Tolu Olungesi is a Nigerian poetr, writer and critic. Over the last two years he won several awards. He was a student at several  European universities and he presently lives in Lagos.

Tolu Olungesi: African books make you cry

September 2009 -

Last month (August 2009) the British newspaper The Guardian reported a row involving the jacket of the latest book by Australian author Justine Larbalestier, Liar. Her publisher had used a photograph of a long-haired white girl on the jacket. On her blog, Larbalestier raised the alarm, because her protagonist was really a black woman with short kinky hair. According to Larbalestier western publishers are on a large scale, willingly or unwillingly, 'whitewashing' covers. "I have been hearing the same anecdotes over and over again about the big publishers. Editors have told me that their sales departments say 'black' covers don't sell. Perhaps it is true that a white audience likes to see a white person on the cover, but I wonder are the big publishing houses really only in the business of selling books to white people?"

foto
Tolu Ongulesi

The extent to which a novel's commercial success is dependent on the cover image is debatable.
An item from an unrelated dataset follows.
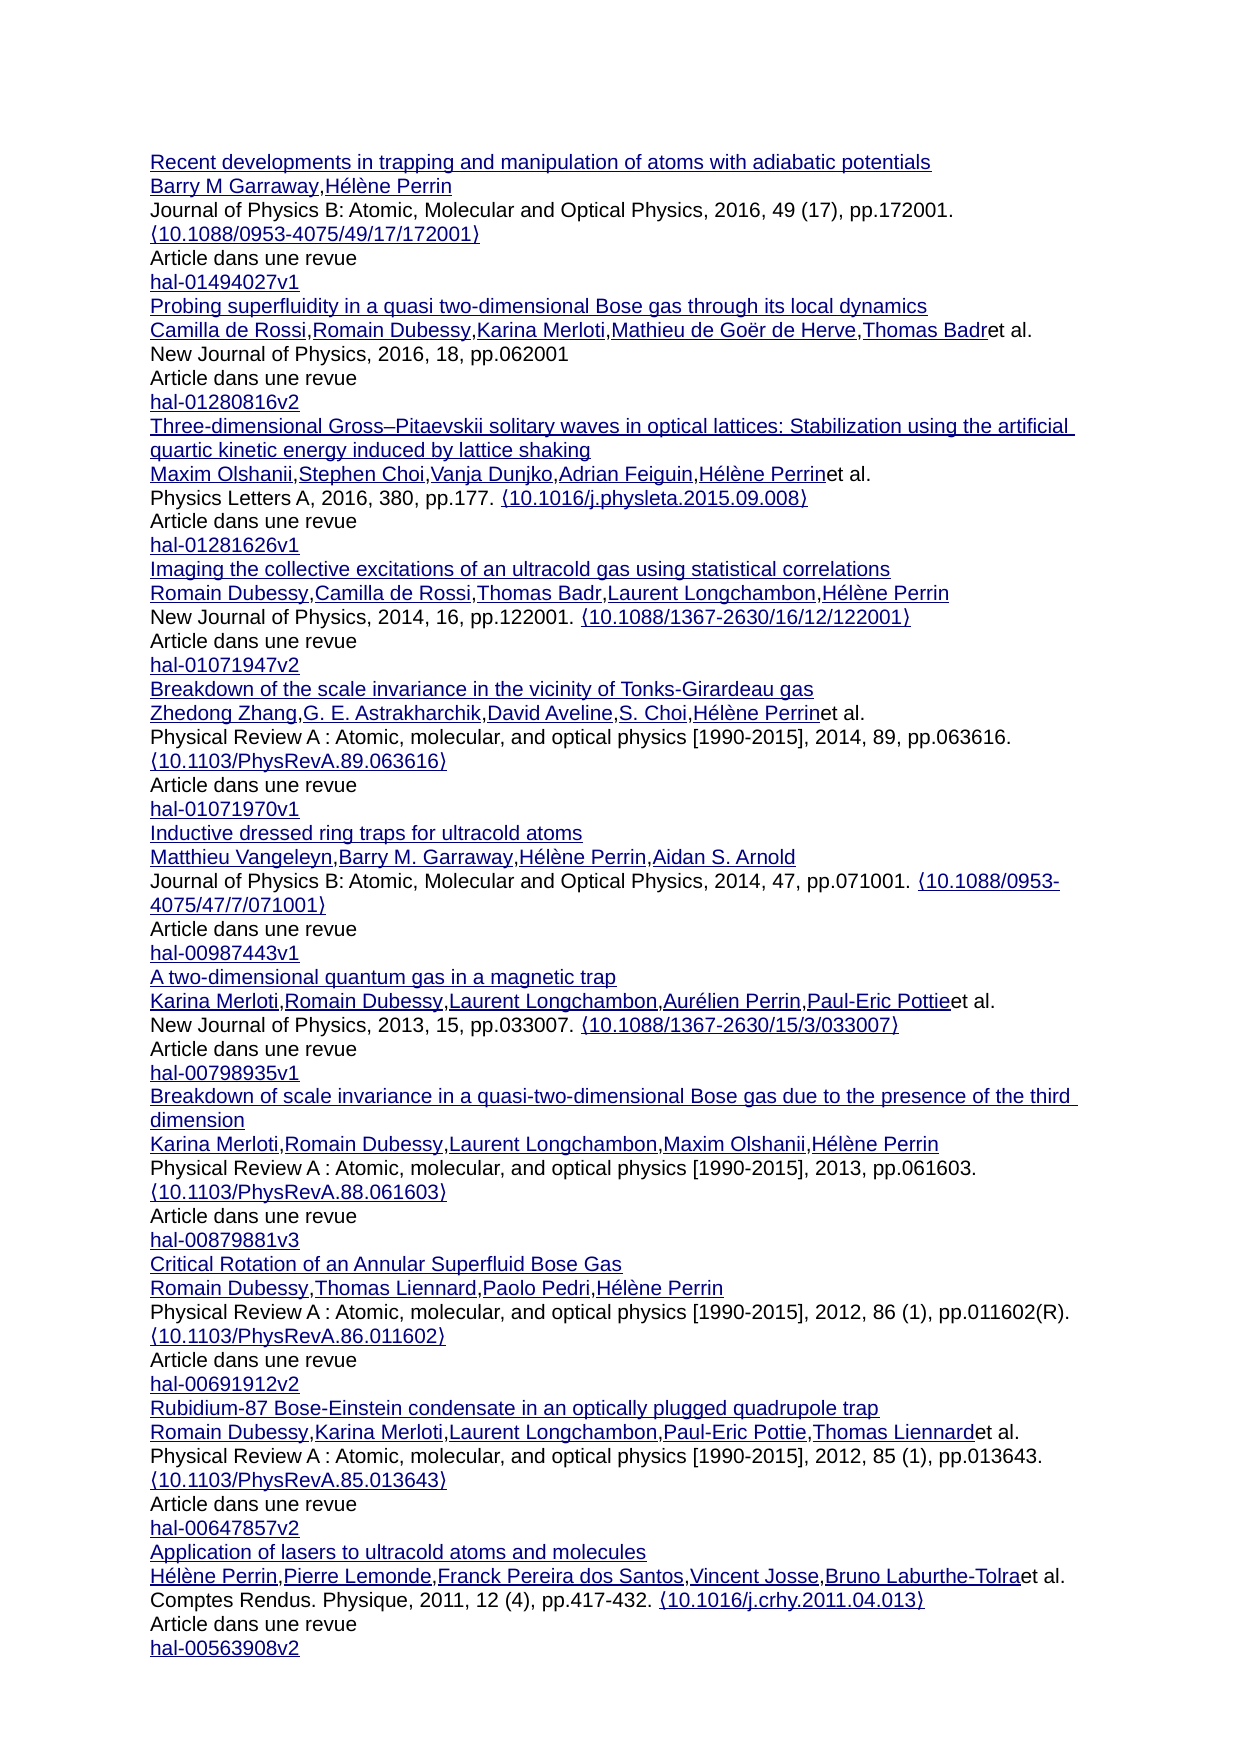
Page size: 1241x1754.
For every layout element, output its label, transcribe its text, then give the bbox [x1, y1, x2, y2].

Publishing is a business, and hardly philanthropy. If they think they have to change a cover in order to make a larger profit, it is hard to object. The African book market is small, so one can hardly blame publishers for focusing on other continents. Yet there is something wrong with the way African writers are being published in the west. A random survey of contemporary fiction by writers of African origin will reveal that the output is skewed towards a certain kind of writing, bound by certain unwritten rules.
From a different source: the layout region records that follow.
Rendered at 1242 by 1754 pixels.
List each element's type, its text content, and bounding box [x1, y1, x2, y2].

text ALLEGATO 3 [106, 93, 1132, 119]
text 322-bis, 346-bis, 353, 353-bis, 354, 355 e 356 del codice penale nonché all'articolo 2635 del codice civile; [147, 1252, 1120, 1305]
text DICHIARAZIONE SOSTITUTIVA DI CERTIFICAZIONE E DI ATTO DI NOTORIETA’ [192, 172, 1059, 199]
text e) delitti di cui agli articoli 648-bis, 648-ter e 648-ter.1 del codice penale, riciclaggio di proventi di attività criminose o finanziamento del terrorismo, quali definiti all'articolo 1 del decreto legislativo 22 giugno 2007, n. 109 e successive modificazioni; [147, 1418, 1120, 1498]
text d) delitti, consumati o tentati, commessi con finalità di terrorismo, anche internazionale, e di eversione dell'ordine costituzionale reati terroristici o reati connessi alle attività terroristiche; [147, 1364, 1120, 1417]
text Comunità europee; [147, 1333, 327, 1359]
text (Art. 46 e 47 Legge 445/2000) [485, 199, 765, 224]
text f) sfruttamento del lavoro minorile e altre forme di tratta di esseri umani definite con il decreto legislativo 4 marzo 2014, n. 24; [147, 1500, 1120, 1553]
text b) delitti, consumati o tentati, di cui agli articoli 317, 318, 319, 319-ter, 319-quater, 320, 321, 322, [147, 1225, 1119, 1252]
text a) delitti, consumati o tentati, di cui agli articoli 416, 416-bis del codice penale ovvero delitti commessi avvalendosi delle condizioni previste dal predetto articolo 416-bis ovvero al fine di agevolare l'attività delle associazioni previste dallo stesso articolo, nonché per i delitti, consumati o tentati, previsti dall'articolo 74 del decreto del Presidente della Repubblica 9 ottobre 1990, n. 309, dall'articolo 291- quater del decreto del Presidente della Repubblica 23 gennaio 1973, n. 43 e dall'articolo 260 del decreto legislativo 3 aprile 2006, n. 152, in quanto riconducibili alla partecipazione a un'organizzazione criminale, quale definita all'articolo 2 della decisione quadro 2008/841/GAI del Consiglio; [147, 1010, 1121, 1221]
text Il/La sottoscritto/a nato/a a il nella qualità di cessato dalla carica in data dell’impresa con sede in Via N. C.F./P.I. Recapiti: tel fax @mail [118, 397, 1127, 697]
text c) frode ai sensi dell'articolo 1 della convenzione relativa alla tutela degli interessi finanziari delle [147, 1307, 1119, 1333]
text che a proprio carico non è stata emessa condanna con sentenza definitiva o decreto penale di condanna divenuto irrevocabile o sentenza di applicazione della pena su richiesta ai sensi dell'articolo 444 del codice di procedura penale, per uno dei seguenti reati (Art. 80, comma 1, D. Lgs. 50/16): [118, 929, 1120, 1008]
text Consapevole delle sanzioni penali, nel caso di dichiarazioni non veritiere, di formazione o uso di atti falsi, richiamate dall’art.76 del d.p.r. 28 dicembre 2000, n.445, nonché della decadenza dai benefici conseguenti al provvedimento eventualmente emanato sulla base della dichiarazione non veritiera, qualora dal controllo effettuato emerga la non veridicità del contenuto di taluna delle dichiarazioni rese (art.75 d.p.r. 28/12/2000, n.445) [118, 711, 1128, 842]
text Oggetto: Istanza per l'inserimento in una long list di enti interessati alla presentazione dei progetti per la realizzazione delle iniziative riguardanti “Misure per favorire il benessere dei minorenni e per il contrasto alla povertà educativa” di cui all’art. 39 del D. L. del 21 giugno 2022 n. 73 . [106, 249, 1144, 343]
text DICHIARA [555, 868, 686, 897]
In a recent interview the novelist Chimamanda Adichie argued that "for a lot of people, the only Africa they ever see is people dying, or people killing each other. Of course, Africa isn't just about people starving and dying. Africa isn't one story; there are so many."
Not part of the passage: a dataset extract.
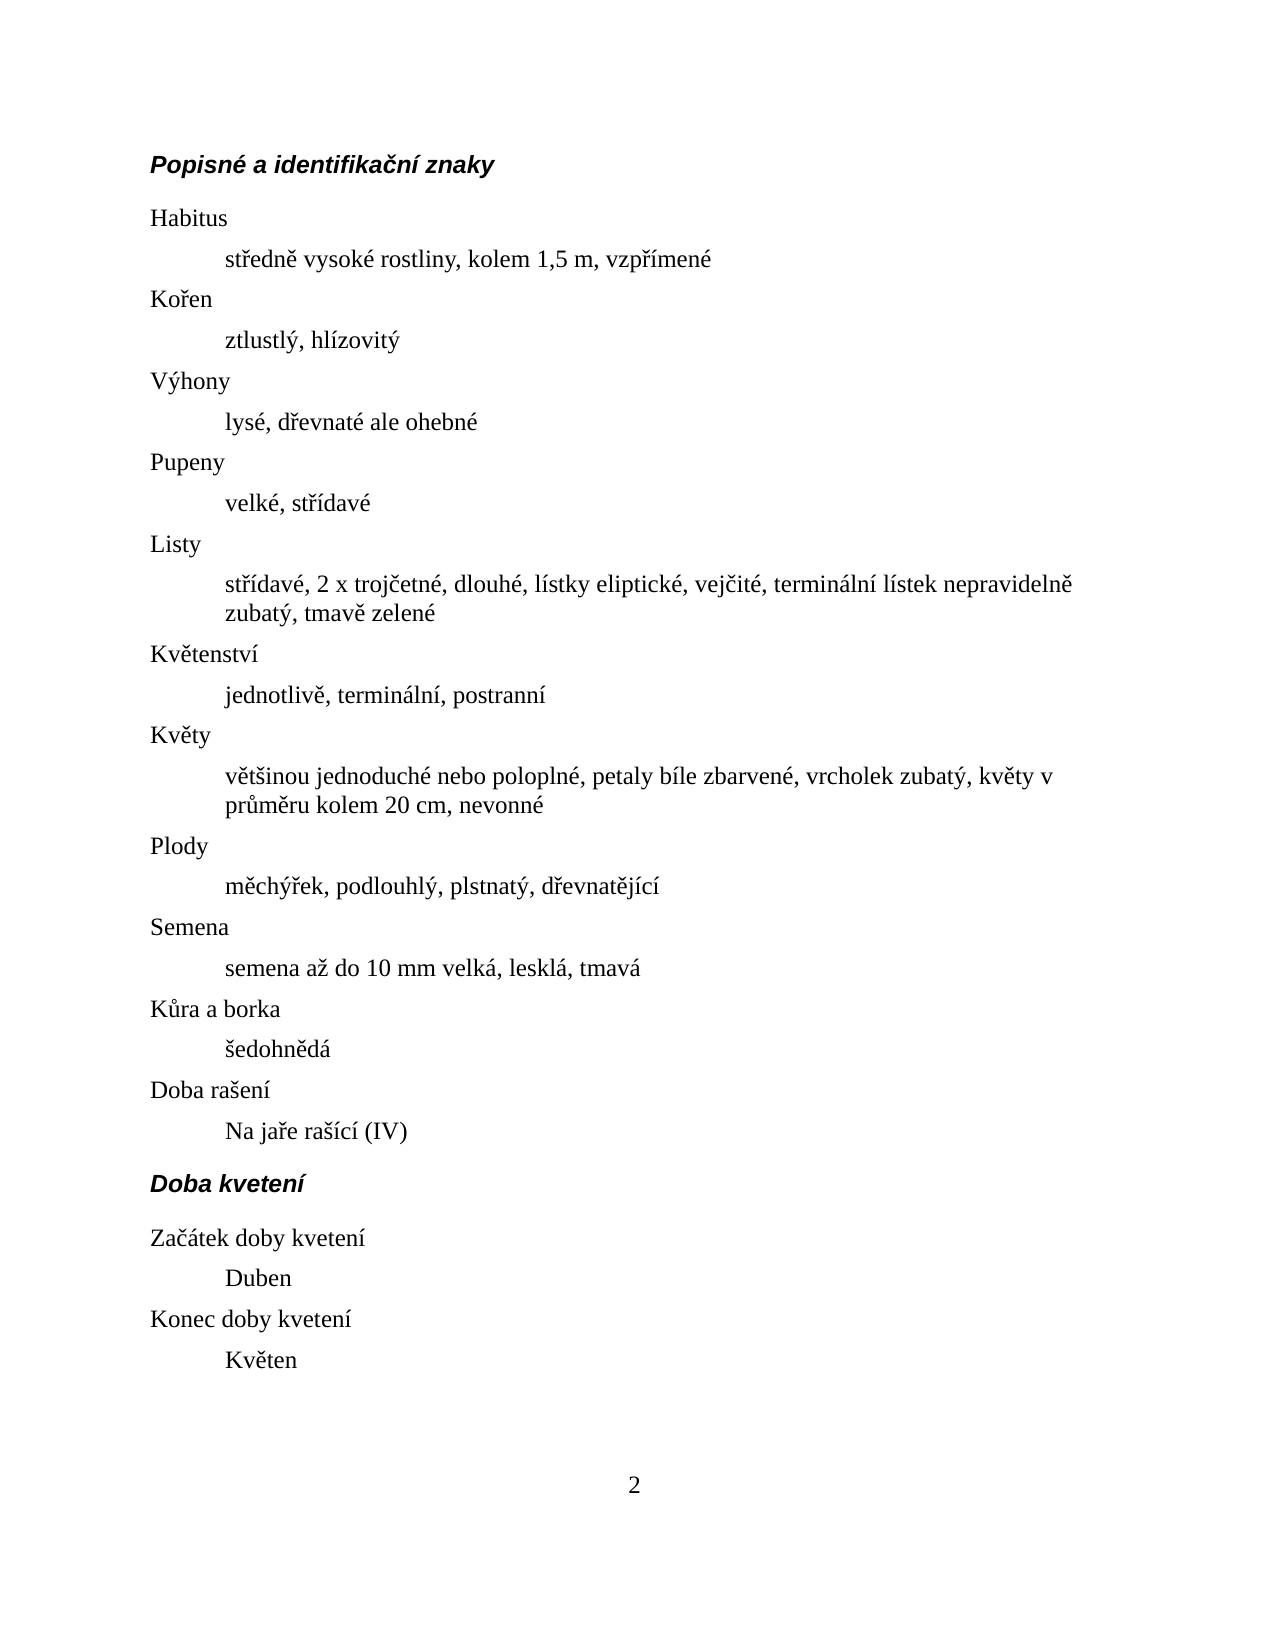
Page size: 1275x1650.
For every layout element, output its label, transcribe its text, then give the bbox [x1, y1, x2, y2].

In Farafina, a Lagos-based arts journal, she narrates an incident that occurred at a reading she did in Perth, Australia. "One of the few men in the audience said that African writers like me are all educated and middle-class and are therefore not writing the true stories of the real Africa." Do western readers get confused when they read about the African middle-class, when all they hear about on TV are slums and poverty? But Africans also have to share in the blame. One example: as long as, in many parts of the African continent people still label homosexuality as patently 'un-African', in spite of all evidence to the contrary. How does an African writer convince the world that stories featuring homosexual Africans are not some African version of science fiction?

The battle-cry for authenticity often issues louder from critics and commentators of African origin than from anywhere else. Wole Soyinka, Ayi Kwei Armah, Christopher Okigbo and Dambudzo Marechera have all, at one time or the other been accused of 'eurocentrism' (critic-speak for 'non-authenticity'). It is in response to such critics that the Nigerian writer, Helon Habila declared in 2007 interview that many critics don't have any idea about what authentic African literature would look like. "They wouldn't recognize it if it spat in their face. Art follows no rules, art is kinetic, art sources its materials from far and wide. Provinciality only diminishes it." It is this diminishment, this attempt to reduce 'African Literature' to this one thing or that, which we have to contend with. "Africa is many stories" Adichie consistently argues. Nigerian novelist Chris Abani said last year: "If you want to know about Africa, read our literature; and not just Things Fall Apart, because that would be like saying I've read Gone With The Wind and so I know everything about America."